#### [Extract]

——————————

State of Paid Media 2026: automation needs better guardrails
Can-Do Digital's State of Paid Media report is another signal that PPC is moving away from dashboard execution and towards better commercial decision-making.
Published: 1 June 2026 | Updated: 1 June 2026
The short version
Chris Nightingale and Can-Do Digital have published The State of Paid Media 2026, produced with Opteo. The public page says the report is built on analysis of 22 million clicks and focuses on the human side of automation.
The main themes are familiar if you run modern PPC accounts: longer conversational queries, fewer clean channel boundaries, more AI-assisted buying journeys, zero-click commerce, and a bigger premium on human judgement.
The useful takeaway is not "use more automation". It is "automation is now powerful enough to need proper commercial guardrails".
What I agree with
The strongest point is that PPC is becoming less about execution and more about decision quality. Smart Bidding, broad match, Performance Max and Demand Gen already handle a lot of the mechanics. The performance gap is now in what you feed them and what you allow them to do.
That means the valuable work sits around the edges of the ad platform:
- clean conversion tracking
- first-party customer data
- profit and margin feedback
- feed quality and semantic product data
- creative systems
- landing pages and post-click experience
- guardrails around placements, URLs, budgets and conversion goals
That is the right direction. The platform has the auction intelligence. The advertiser still needs to provide the business intelligence.
Broad match is not the problem
The report summary makes the point that search behaviour is becoming more conversational. That is true. People are not just typing neat two-word keywords. They are asking full questions, comparing situations and using natural language.
Broad match is built for that world, but it only works when the rest of the account is mature enough. Broad match with Smart Bidding, strong conversion data and sensible structure is very different from broad match pointed at a weak landing page with raw form fills as the only goal.
This is where advertisers need to be careful with negative keywords. It is easy to over-clean an account and block useful intent because a search term looks messy in isolation. With Smart Bidding, context matters. Use search-term analysis to find candidates, but do not automatically negate everything that feels untidy.
For lead generation
For lead gen, the report's first-party data argument is the practical one. If you cannot tell Google which leads became qualified opportunities, booked appointments or customers, the machine will optimise to whatever fills forms fastest.
The fix is not another campaign setting. It is a feedback loop:
- Capture click IDs and UTMs on landing.
- Store them with every submitted lead.
- Connect the lead to CRM status, sales outcome and rejection reason.
- Upload qualified offline conversions back to Google Ads.
- Retract or adjust conversions when a lead turns out to be junk.
Without that, automation can scale the wrong thing. With it, broad match, PMax and Demand Gen have a fighting chance of learning from real commercial outcomes.
For ecommerce
For ecommerce, the important themes are profit-first measurement, product feeds and zero-click commerce. If Google, Microsoft, Amazon, TikTok and AI agents are all becoming discovery surfaces, then the product data becomes part of the sales pitch.
A product feed is no longer just a technical upload. It is the structured evidence that tells machines what the product is, who it is for, what makes it different, whether it is in stock, what margin it carries, and whether it deserves spend.

——————————

#### [Data section]
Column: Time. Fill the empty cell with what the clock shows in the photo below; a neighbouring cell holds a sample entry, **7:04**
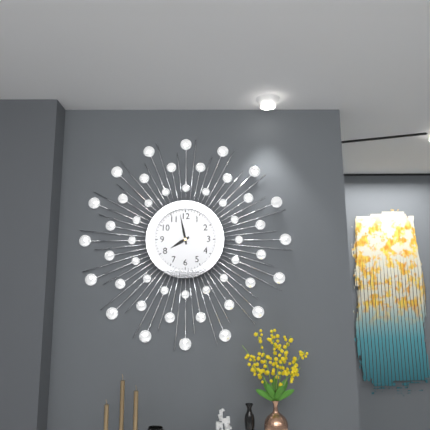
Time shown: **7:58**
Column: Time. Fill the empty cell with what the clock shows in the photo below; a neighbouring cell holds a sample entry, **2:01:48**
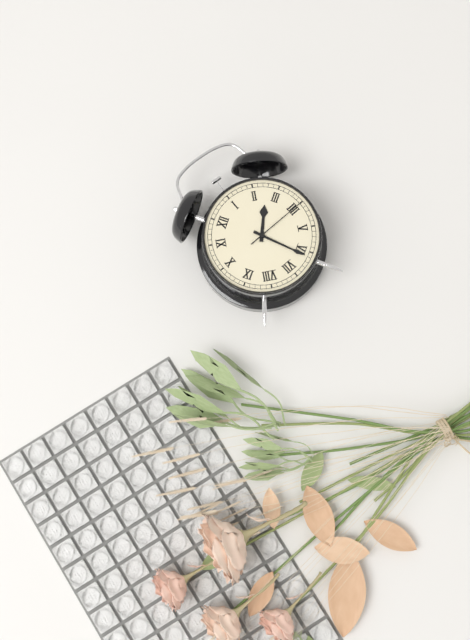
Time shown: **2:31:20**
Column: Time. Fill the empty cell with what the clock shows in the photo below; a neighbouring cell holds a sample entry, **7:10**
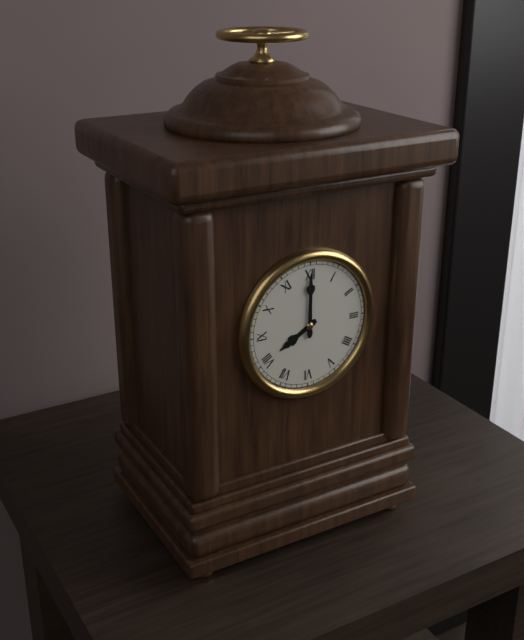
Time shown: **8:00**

——————————

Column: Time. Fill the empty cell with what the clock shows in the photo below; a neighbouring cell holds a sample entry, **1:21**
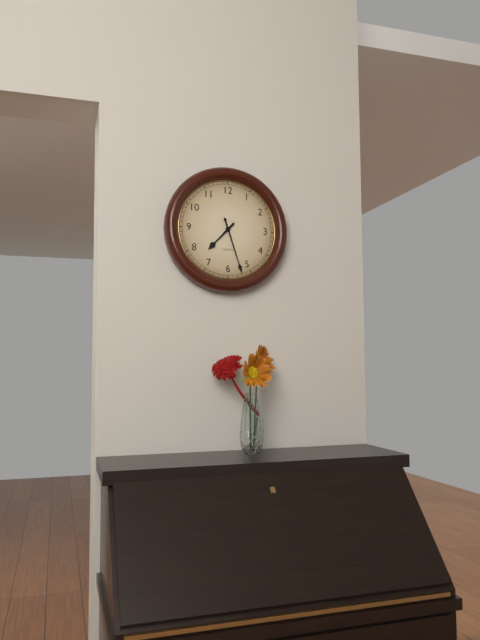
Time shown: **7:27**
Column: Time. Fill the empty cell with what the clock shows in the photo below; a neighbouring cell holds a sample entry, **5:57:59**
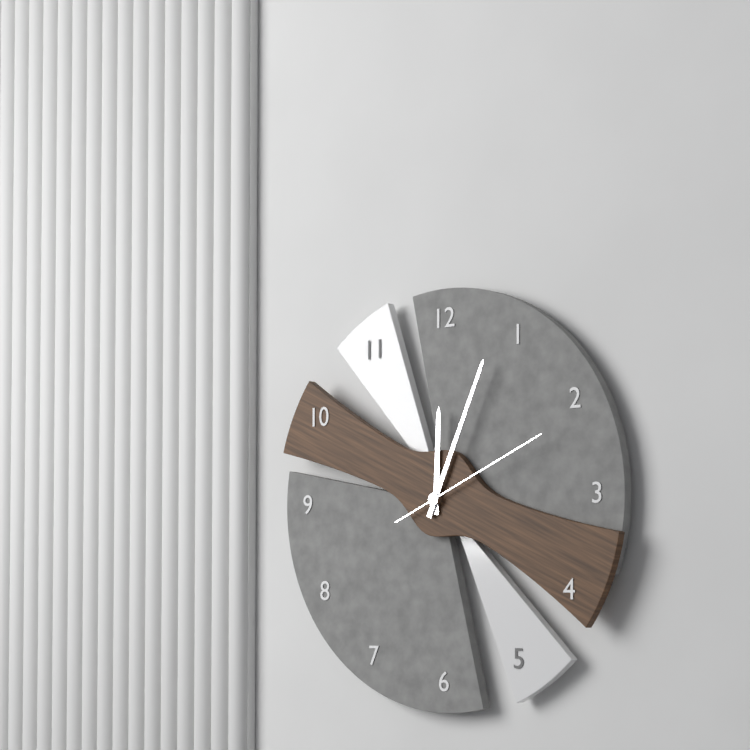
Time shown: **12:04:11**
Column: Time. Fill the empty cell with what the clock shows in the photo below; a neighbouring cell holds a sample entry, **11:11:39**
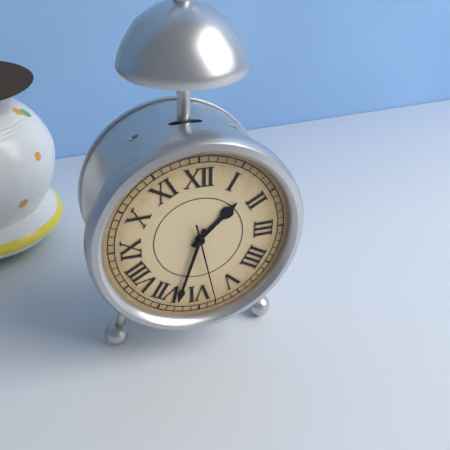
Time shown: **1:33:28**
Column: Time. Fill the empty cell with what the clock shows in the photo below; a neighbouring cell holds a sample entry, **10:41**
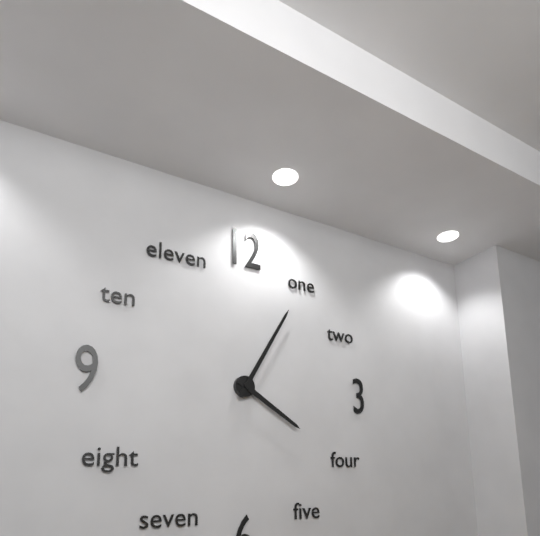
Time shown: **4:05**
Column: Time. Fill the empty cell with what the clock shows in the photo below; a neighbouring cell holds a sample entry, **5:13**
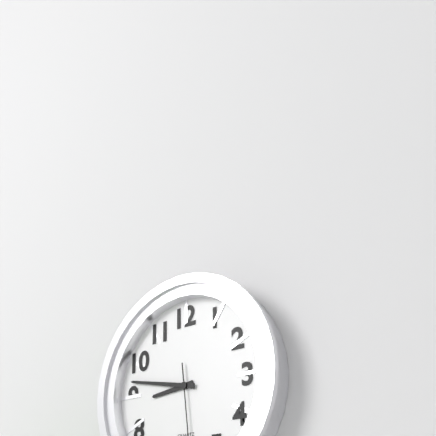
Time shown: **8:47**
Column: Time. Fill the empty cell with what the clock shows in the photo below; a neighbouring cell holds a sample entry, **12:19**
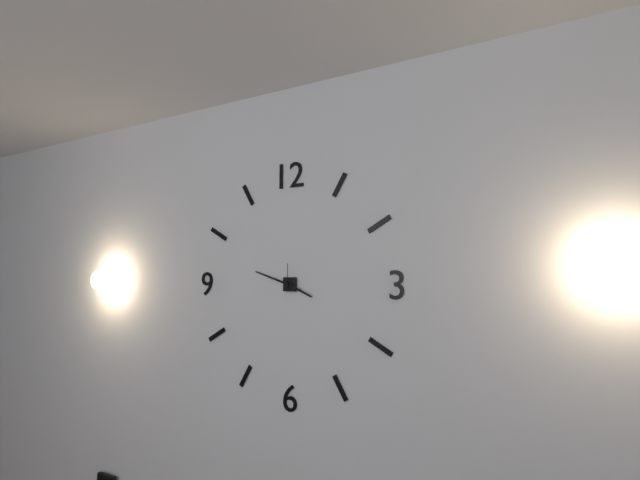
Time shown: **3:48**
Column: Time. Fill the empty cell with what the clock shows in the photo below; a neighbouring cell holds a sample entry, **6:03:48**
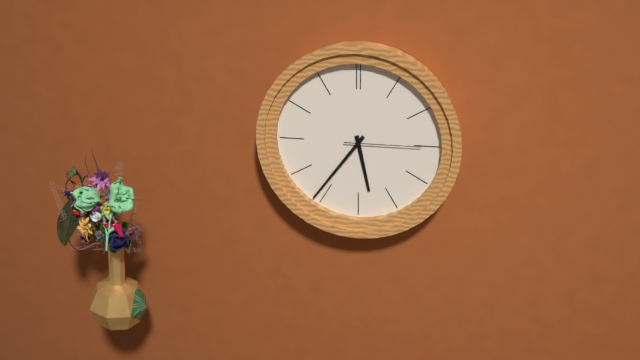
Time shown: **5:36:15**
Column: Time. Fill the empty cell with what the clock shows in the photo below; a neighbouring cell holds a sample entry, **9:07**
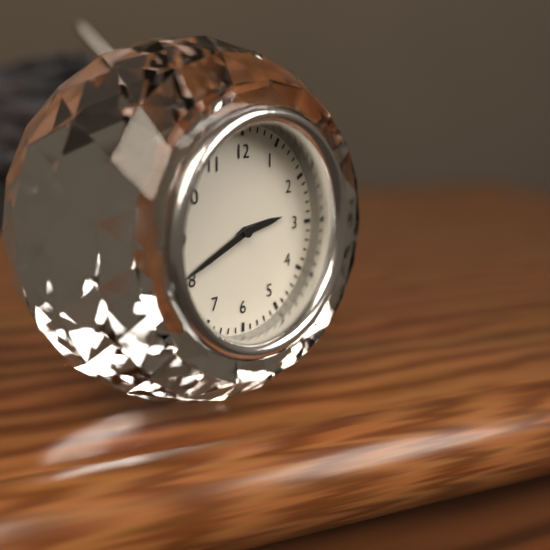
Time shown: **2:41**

——————————

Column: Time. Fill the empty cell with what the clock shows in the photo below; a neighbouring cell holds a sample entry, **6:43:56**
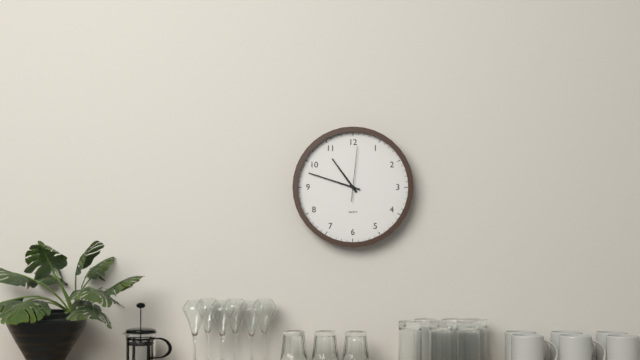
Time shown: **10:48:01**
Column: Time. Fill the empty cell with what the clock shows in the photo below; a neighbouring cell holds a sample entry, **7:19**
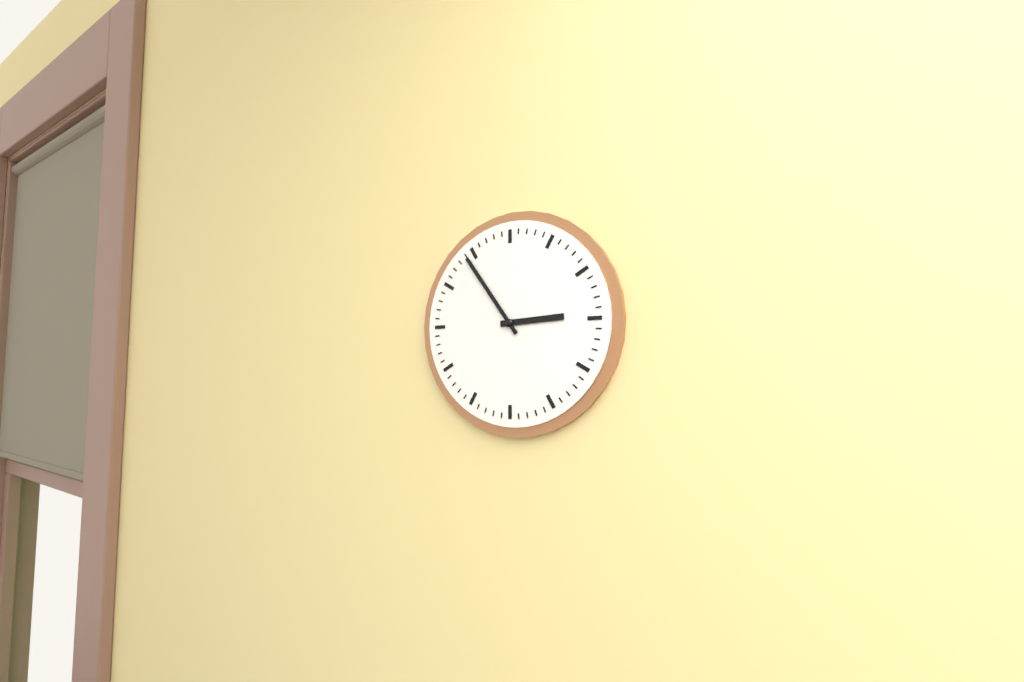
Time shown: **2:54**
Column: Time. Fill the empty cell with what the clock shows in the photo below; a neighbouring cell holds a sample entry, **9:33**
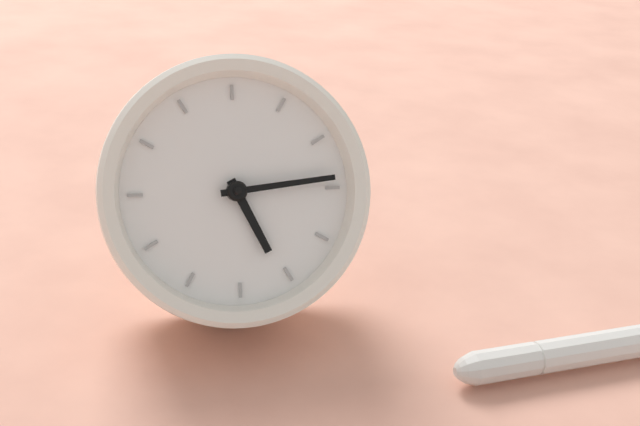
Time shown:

——————————

#### [Directions]
1) How would you say this sentence from the paid media article in Spanish: "The advertiser still needs to provide the business intelligence."?
2) Can you write out the stretch of the paid media article from "That means the" through "using natural language.", swapping "business intelligence" for "commercial insight"?

#### [Solved problems]
1) El anunciante todavía necesita aportar la inteligencia de negocio.

2)
That means the valuable work sits around the edges of the ad platform:
- clean conversion tracking
- first-party customer data
- profit and margin feedback
- feed quality and semantic product data
- creative systems
- landing pages and post-click experience
- guardrails around placements, URLs, budgets and conversion goals
That is the right direction. The platform has the auction intelligence. The advertiser still needs to provide the commercial insight.
Broad match is not the problem
The report summary makes the point that search behaviour is becoming more conversational. That is true. People are not just typing neat two-word keywords. They are asking full questions, comparing situations and using natural language.